Give back every line of the material exactly. Skip the pictures.

##### Entries provided #####

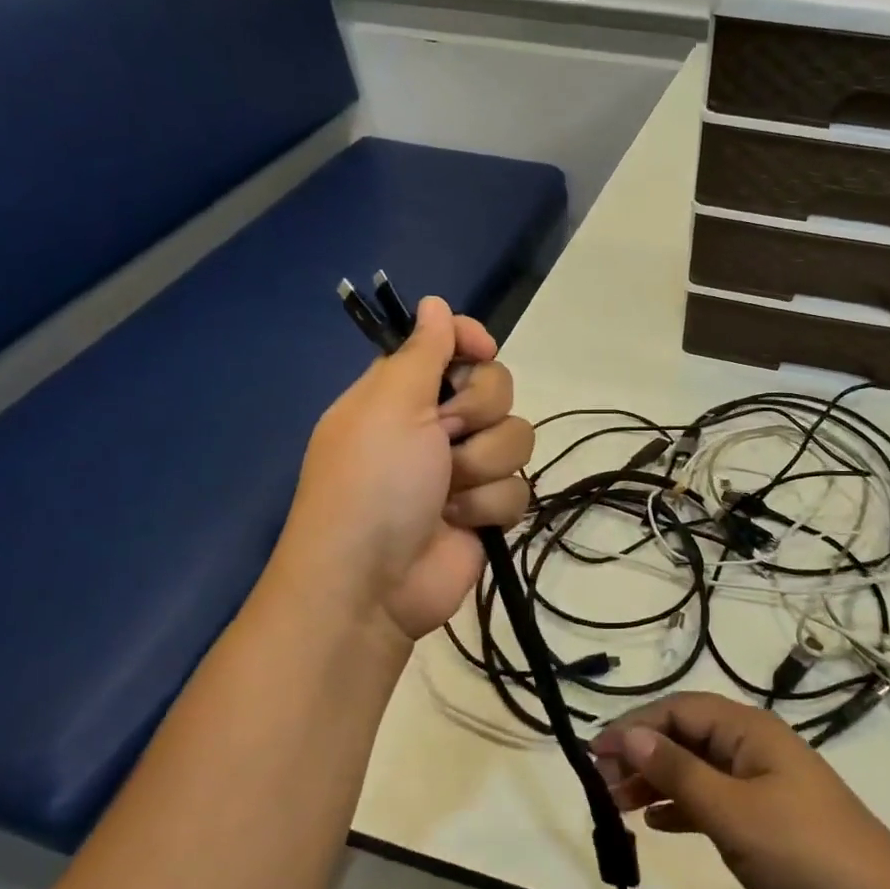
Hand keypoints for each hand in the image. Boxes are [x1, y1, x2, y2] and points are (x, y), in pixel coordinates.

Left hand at [280, 297, 532, 642]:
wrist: (372, 586)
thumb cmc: (372, 483)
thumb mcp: (390, 405)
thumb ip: (422, 352)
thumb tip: (434, 302)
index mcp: (403, 392)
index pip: (452, 345)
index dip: (471, 342)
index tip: (482, 350)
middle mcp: (435, 424)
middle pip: (496, 388)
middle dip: (477, 413)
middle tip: (445, 435)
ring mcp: (463, 468)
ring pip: (515, 438)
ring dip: (482, 467)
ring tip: (447, 494)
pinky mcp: (485, 509)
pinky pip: (518, 488)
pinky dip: (488, 506)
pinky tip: (459, 523)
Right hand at [592, 693, 889, 888]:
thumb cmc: (800, 848)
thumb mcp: (731, 810)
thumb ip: (678, 772)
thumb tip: (630, 734)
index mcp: (748, 729)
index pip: (681, 710)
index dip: (637, 726)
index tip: (596, 752)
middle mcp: (754, 746)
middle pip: (687, 737)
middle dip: (644, 754)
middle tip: (603, 784)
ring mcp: (763, 783)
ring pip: (698, 769)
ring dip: (659, 781)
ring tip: (619, 804)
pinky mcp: (768, 819)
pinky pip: (714, 799)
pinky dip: (684, 807)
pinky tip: (658, 823)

#####

Result for this exercise:
Hand keypoints for each hand in the image. Boxes are [x1, y1, x2, y2] and points are (x, y), in pixel coordinates.

Left hand at [280, 297, 532, 642]:
wrist: (372, 586)
thumb cmc: (372, 483)
thumb mcp: (390, 405)
thumb ip: (422, 352)
thumb tip: (434, 302)
index mcp: (403, 392)
index pip: (452, 345)
index dip: (471, 342)
index tip: (482, 350)
middle mcp: (435, 424)
middle pip: (496, 388)
middle dip: (477, 413)
middle tip: (445, 435)
ring mcp: (463, 468)
ring pip: (515, 438)
ring dip: (482, 467)
ring tip: (447, 494)
pinky mcp: (485, 509)
pinky pip: (518, 488)
pinky dip: (488, 506)
pinky tip: (459, 523)
Right hand at [592, 693, 889, 888]:
thumb cmc: (800, 848)
thumb mcp: (731, 810)
thumb ip: (678, 772)
thumb tip: (630, 734)
index mcp: (748, 729)
index pip: (681, 710)
index dip: (637, 726)
index tip: (596, 752)
middle mcp: (754, 746)
middle pip: (687, 737)
middle dip: (644, 754)
middle tip: (603, 784)
ring mcp: (763, 783)
ring pip: (698, 769)
ring dip: (659, 781)
ring tip: (619, 804)
pinky mcp: (768, 819)
pinky pip: (714, 799)
pinky dip: (684, 807)
pinky tip: (658, 823)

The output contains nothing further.